Looking at one photo after another I saw:

  • A woman that had bad posture
  • A mid-forties gal that looked at least 10 years older
  • I looked tired and frustrated

Reflection time…these photos reflected the image I was projecting to others, which was scary.  Not the typical high energy, can do, positive gal that I consider myself and am generally (I think) known to be.  The seeds were being sown for change.

Coincidentally my friend, colleague, mentor and former “fat guy”, @KirkMac, who, by the way, is now an 8 time (and counting) Ironman finisher, including Kona, mentioned a book that contributed to his personal transformation Younger Next Year, by Chris Crowley @CrowleySpeaks  and Henry S. Lodge.  Being the supportive guy and fitness focused individual that Kirk is, he gave me a copy of the book for Christmas 2009.

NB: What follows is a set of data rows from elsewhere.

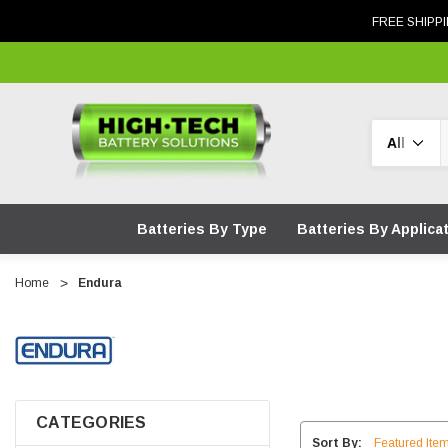
FREE SHIPPI
Search
Batteries By Type
Batteries By Applica
Home
Endura
CATEGORIES
Sort By: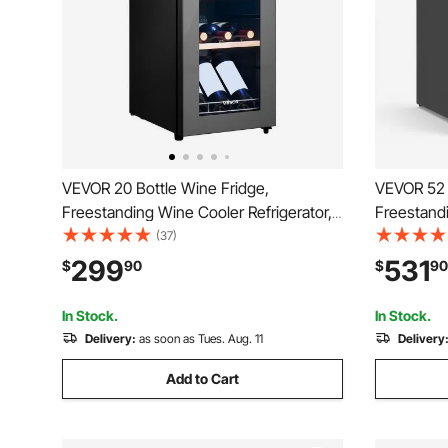
VEVOR 20 Bottle Wine Fridge,
VEVOR 52 
Freestanding Wine Cooler Refrigerator,
Freestandi
Dual Zone Cooler, 41℉ to 65℉
Dual Zone
(37)
Adjustable Temp Mini Cellar, Glass Door,
Adjustable
299
531
$
90
$
90
For Home Office Bar, Red White
For Home O
Champagne or Sparkling Wines
Champagne
In Stock.
In Stock.
Delivery:
as soon as Tues. Aug. 11
Delivery
Add to Cart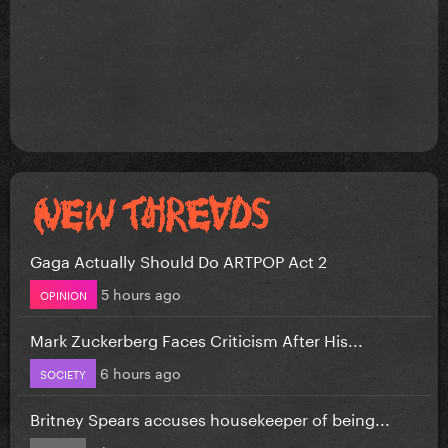
Gaga Actually Should Do ARTPOP Act 2
5 hours ago
OPINION
Mark Zuckerberg Faces Criticism After His...
6 hours ago
SOCIETY
Britney Spears accuses housekeeper of being...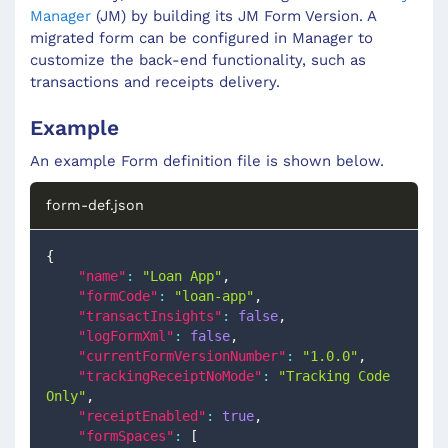
Manager
(JM) by building its JM Form Version. A
migrated form can be configured in Manager to
customize the back-end functionality, such as
transactions and receipts delivery.
Example
An example Form definition file is shown below.
form-def.json
{
"name"
:
"Loan App"
,
"formCode"
:
"loan-app"
,
"transactInsights"
:
false
,
"logFormXml"
:
false
,
"currentFormVersionNumber"
:
"1.0.0"
,
"trackingReceiptNoMode"
:
"Tracking Code 
Only"
,
"receiptEnabled"
:
true
,
"formSpaces"
:
[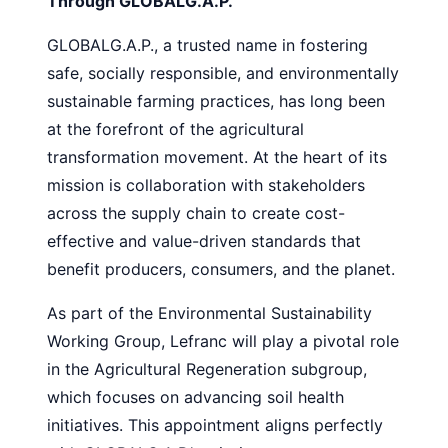
Through GLOBALG.A.P.
GLOBALG.A.P., a trusted name in fostering
safe, socially responsible, and environmentally
sustainable farming practices, has long been
at the forefront of the agricultural
transformation movement. At the heart of its
mission is collaboration with stakeholders
across the supply chain to create cost-
effective and value-driven standards that
benefit producers, consumers, and the planet.
As part of the Environmental Sustainability
Working Group, Lefranc will play a pivotal role
in the Agricultural Regeneration subgroup,
which focuses on advancing soil health
initiatives. This appointment aligns perfectly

Loved the book, if you haven’t read it I’d highly recommend it to anyone that is interested in optimizing health and fighting the general “decay” (yes, that term is used a ton in the book) that comes with the aging process.  In a nutshell, Younger Next Year speaks to the physiological benefits that result from vigorous exercise…not the “ho-hum am I done yet?” type of exercise that I mentioned earlier.  But, the kind of workout that gets your heart pumping and sweat pouring, the kind that taps into those endorphins that people love to talk about.

New Years resolution time…2010

As we all know, resolutions that tie into January 1st have a very low level probability of sustained success.  Still it was that time of year and an opportunity for me to jump into the deep end of personal transformation.